Concernant les modalités d’ouverture à la concurrence, j’entends l’argument selon lequel la proposition de loi vise à définir des lots de ligne et qu’une telle démarche assurerait mieux l’aménagement du territoire pour l’offre à grande vitesse. Certes, c’est mieux que l’open access prévu par le Gouvernement, mais nous restons dubitatifs. Pouvez-vous réellement nous assurer que, malgré ce redécoupage, certaines lignes ne seront pas purement et simplement abandonnées ? De plus, quelles que soient les modalités choisies, c’est bien la cohérence globale de l’offre de transport qui perd du sens et de la pertinence. Avec un service qui sera à géométrie variable en fonction de la région habitée, des territoires entiers regarderont passer les trains…

Cette ouverture à la concurrence sous toutes ses formes ouvre donc bien la voie à la balkanisation du service public ferroviaire et de la SNCF, une posture fortement accidentogène qui va perturber la cohérence du système ferroviaire.

Concernant le statut des cheminots, l’attaque est moins frontale que celle du rapport Spinetta, mais elle est pernicieuse. Le transfert des salariés aux autres entreprises ferroviaires n’est pas encadré. Aucune obligation préalable n’incombe à la SNCF en matière de reclassement. Une sorte de portabilité des droits est mise en place, mais comment la garantir sur le long terme par des entreprises privées ? La possibilité de licencier un cheminot qui refuserait son transfert est incompatible avec le statut des cheminots, qui garantit la continuité du service public, et donc de l’emploi.

Au final, il existe plusieurs points communs entre toutes ces propositions, projets de loi et rapports. Deux constantes peuvent être relevées : l’ouverture à la concurrence et l’idée qu’il faut en finir avec toute notion publique dans les transports ferroviaires.

Nous nous inscrivons en faux contre cette vision qui se place d’un strict point de vue organisationnel, structurel et financier. Nous considérons que, pour faire une réforme efficace, il convient d’abord de prendre en compte les besoins. Or les usagers n’ont pas besoin d’avoir le choix, ils ont besoin d’avoir des trains qui fonctionnent, qui soient ponctuels, en nombre suffisant et en tous points du territoire. Pour cela, il faut s’atteler aux véritables maux qui affectent le service public ferroviaire : le sous-financement chronique des infrastructures, la charge de la dette, qui obère les capacités d’investissement, l’abandon de certaines dessertes ou de certaines activités sur des critères comptables, ou encore l’avantage concurrentiel de la route.

Aujourd’hui, il nous semble important de soutenir le service public ferroviaire, en trouvant de nouvelles sources de financement, en retrouvant une politique de massification et de développement de l’offre et en supprimant les avantages pour la route, notamment par le retour d’une écotaxe poids lourds.

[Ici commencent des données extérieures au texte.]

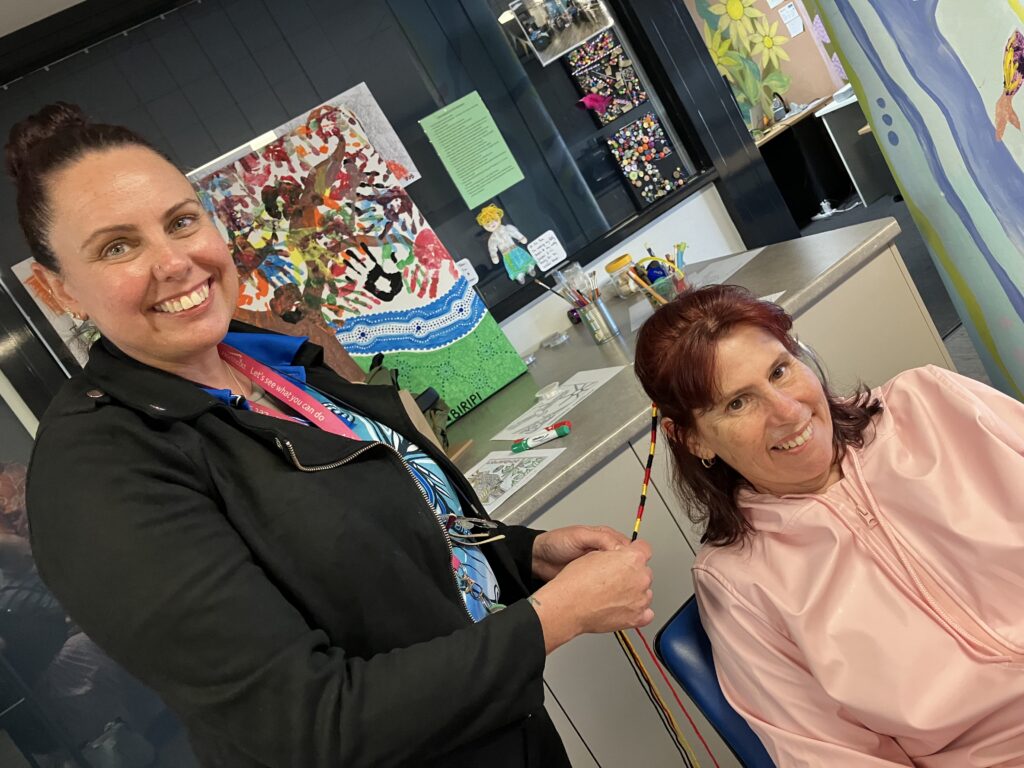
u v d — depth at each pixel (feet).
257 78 8.02
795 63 14.85
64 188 2.64
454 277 8.28
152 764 7.41
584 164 9.29
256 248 7.73
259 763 2.67
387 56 8.45
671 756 5.63
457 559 3.37
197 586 2.40
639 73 9.45
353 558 2.78
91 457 2.57
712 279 7.61
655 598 5.67
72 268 2.71
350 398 3.71
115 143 2.76
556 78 9.08
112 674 7.31
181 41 7.81
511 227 8.98
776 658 3.59
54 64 7.52
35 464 2.65
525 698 2.68
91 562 2.42
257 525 2.73
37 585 7.23
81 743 7.27
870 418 4.00
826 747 3.35
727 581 3.83
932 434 3.78
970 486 3.65
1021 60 4.24
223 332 2.95
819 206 16.98
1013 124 4.40
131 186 2.69
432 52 8.60
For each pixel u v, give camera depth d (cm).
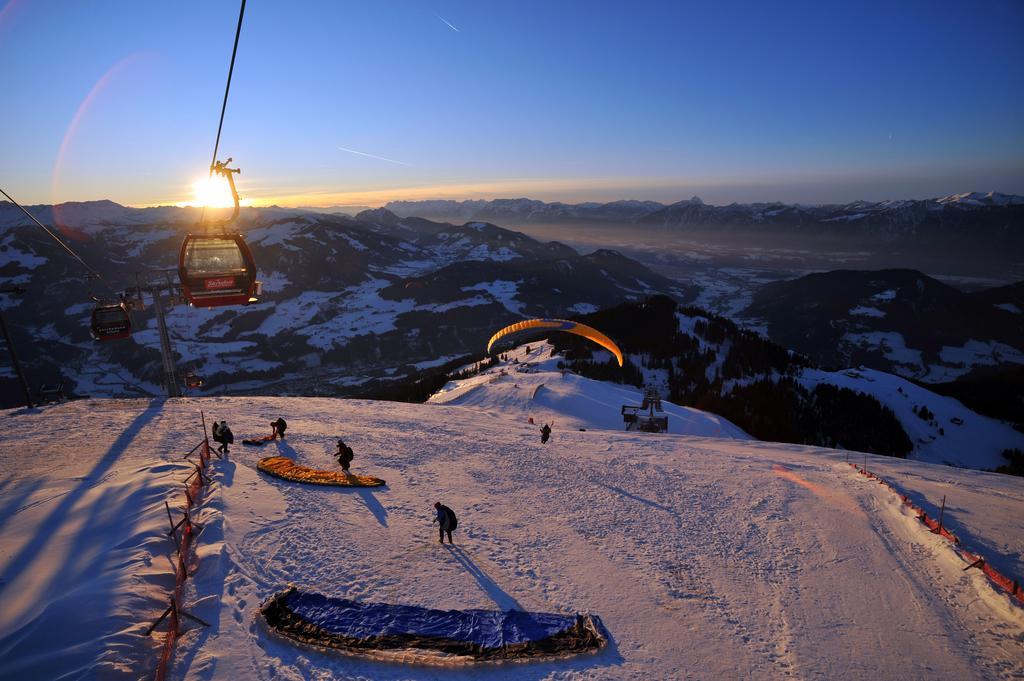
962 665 1396
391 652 1277
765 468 3312
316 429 3669
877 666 1377
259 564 1658
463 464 3019
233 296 2064
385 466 2858
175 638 1289
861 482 2958
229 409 4350
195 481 2242
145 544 1666
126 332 4141
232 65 882
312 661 1245
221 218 2069
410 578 1653
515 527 2130
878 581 1808
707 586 1748
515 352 18625
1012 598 1655
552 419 7256
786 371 17375
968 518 2462
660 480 2911
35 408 4097
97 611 1322
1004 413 17150
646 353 17438
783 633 1506
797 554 2005
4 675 1139
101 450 2823
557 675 1255
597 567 1828
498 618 1449
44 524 1834
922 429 13938
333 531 1942
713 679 1292
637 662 1330
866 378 17275
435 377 16575
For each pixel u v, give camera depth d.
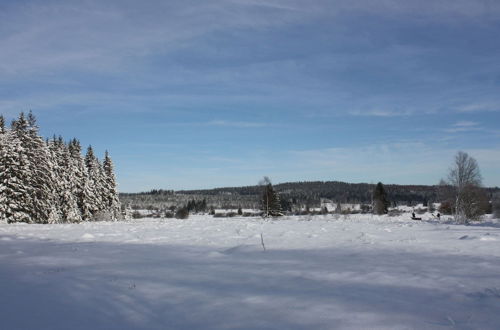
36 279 7.46
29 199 40.12
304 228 20.67
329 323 4.52
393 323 4.46
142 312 5.22
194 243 14.01
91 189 55.94
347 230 19.02
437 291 6.01
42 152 45.09
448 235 15.45
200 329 4.48
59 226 26.59
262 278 7.34
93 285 6.86
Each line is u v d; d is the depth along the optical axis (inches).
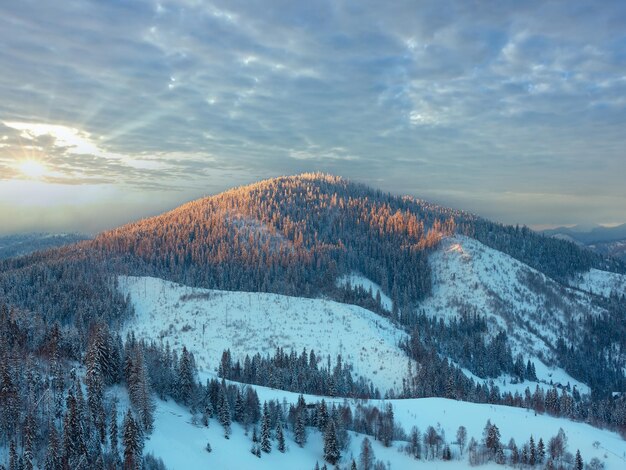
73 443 3686.0
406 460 5004.9
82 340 5482.3
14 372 4190.5
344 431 5162.4
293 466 4692.4
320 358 7682.1
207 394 5255.9
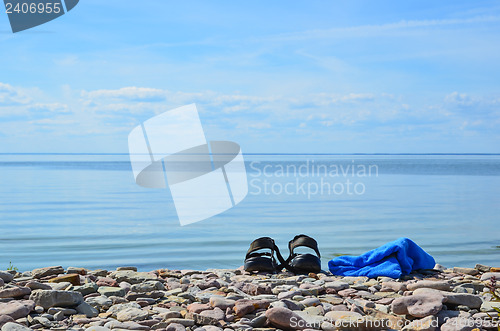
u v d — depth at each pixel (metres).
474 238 3.47
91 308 1.35
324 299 1.47
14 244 3.23
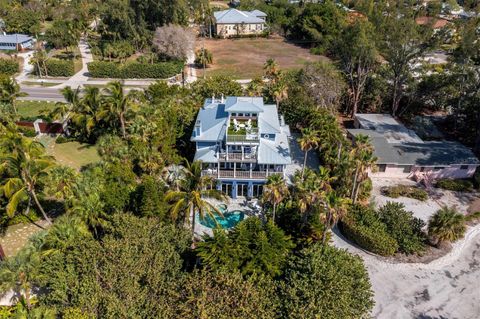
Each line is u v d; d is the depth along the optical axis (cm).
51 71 9156
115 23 10775
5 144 3944
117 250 3145
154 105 5906
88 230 3622
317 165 5622
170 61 9906
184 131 5750
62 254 3194
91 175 4238
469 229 4494
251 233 3428
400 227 4166
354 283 3044
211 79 7250
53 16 13888
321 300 2761
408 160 5362
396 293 3612
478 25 7144
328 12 12231
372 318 3338
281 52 11738
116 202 4041
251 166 4662
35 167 3828
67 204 3831
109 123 5891
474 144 6378
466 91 6575
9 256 3847
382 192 5153
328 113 6091
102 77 9206
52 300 2955
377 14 7044
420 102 7288
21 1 14275
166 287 2945
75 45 10762
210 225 4400
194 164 3509
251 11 14200
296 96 6638
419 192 5084
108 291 2886
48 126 6169
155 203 3925
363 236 4059
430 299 3559
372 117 6738
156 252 3241
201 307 2625
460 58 6400
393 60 6794
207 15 13375
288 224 4138
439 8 10512
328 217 3628
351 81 7194
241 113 5019
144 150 4856
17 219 4281
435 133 6750
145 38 10806
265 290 2950
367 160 4094
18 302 3083
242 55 11369
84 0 14512
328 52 11169
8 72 9206
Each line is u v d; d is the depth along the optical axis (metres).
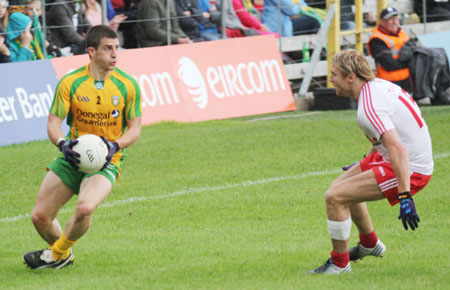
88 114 19.89
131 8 58.12
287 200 29.25
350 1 67.69
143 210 28.27
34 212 19.75
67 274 19.69
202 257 21.30
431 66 60.38
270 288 17.80
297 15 66.19
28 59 52.06
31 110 45.78
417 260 20.53
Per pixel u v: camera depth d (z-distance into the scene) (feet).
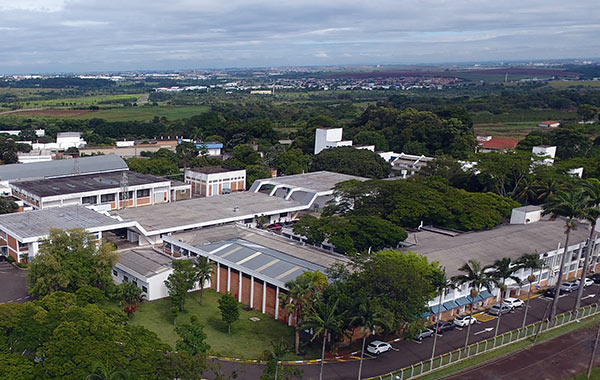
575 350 252.01
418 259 264.11
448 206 384.68
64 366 159.22
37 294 267.39
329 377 215.72
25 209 431.84
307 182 516.32
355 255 268.00
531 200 469.57
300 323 221.25
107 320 187.42
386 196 390.63
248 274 288.92
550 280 340.80
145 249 343.87
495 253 321.73
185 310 280.72
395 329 231.71
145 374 166.30
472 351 245.65
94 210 401.08
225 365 222.69
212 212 419.74
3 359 160.56
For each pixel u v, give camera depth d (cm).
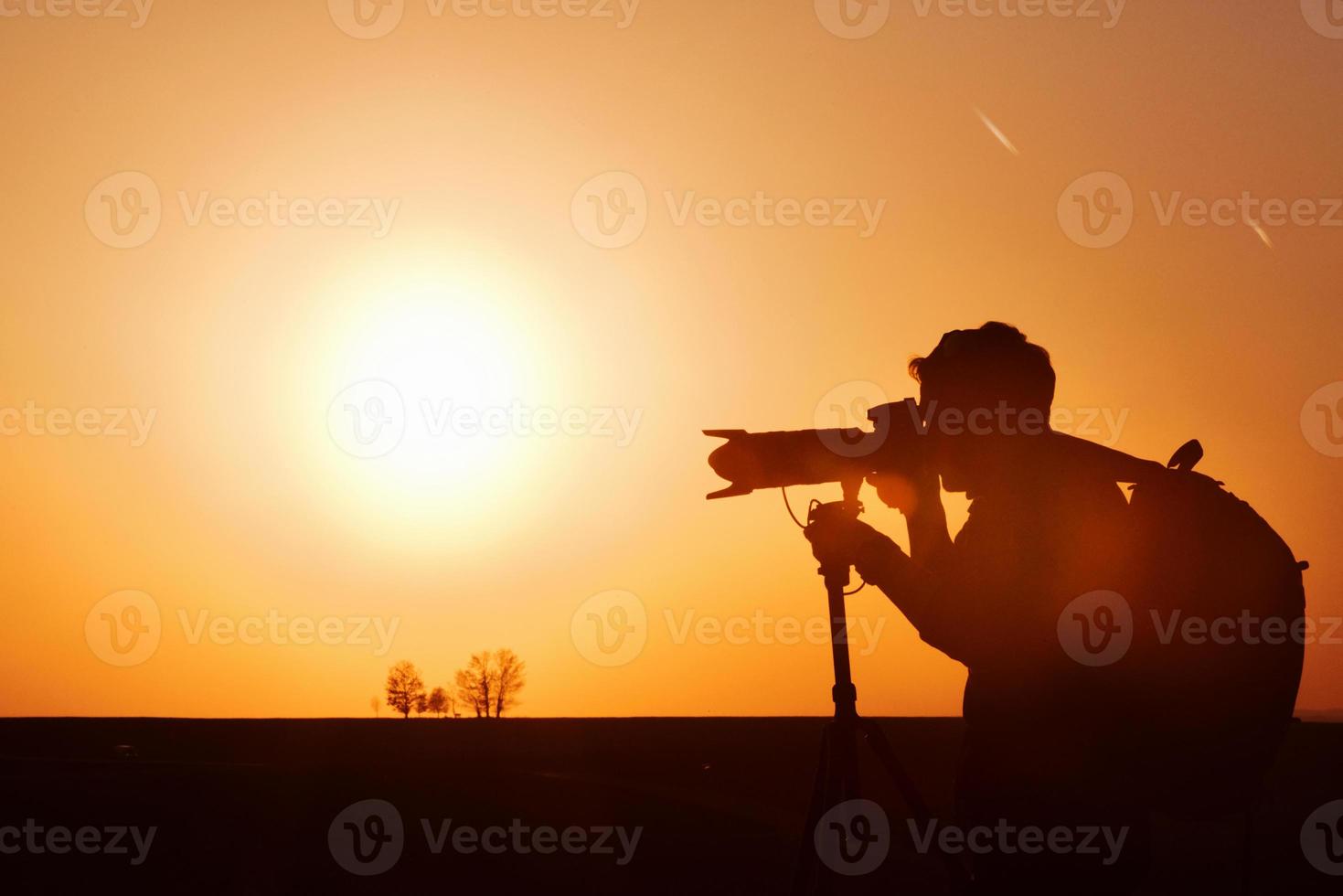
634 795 4200
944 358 817
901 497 905
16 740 6888
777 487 947
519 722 7344
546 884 1941
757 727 6600
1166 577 692
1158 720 687
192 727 7225
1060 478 757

Il nous semble nécessaire de s’intéresser aux politiques d’aménagement pour éviter de créer toujours de nouveaux besoins de mobilité par l’étalement urbain et de réfléchir à de nouvelles complémentarités entre les différents modes de transport.

Il convient de renforcer les péréquations au lieu d’organiser la balkanisation des opérateurs et des territoires. La régionalisation, renforcée par ce projet de loi, est une impasse, y compris pour les régions elles-mêmes, qui se trouvent lestées d’une charge trop lourde et souffrent du renoncement à une politique ferroviaire de dimension nationale, laquelle ne peut se limiter à l’offre grande vitesse et aux rescapés des trains d’équilibre du territoire.

Il s’agit aussi, en soutenant le service public ferroviaire, de promouvoir la transition environnementale et de se doter des outils permettant de réduire les émissions de gaz à effet de serre pour respecter les engagements de l’accord de Paris. Autant de problématiques absentes de cette proposition de loi ! Voilà les raisons qui nous ont conduits à déposer cette motion.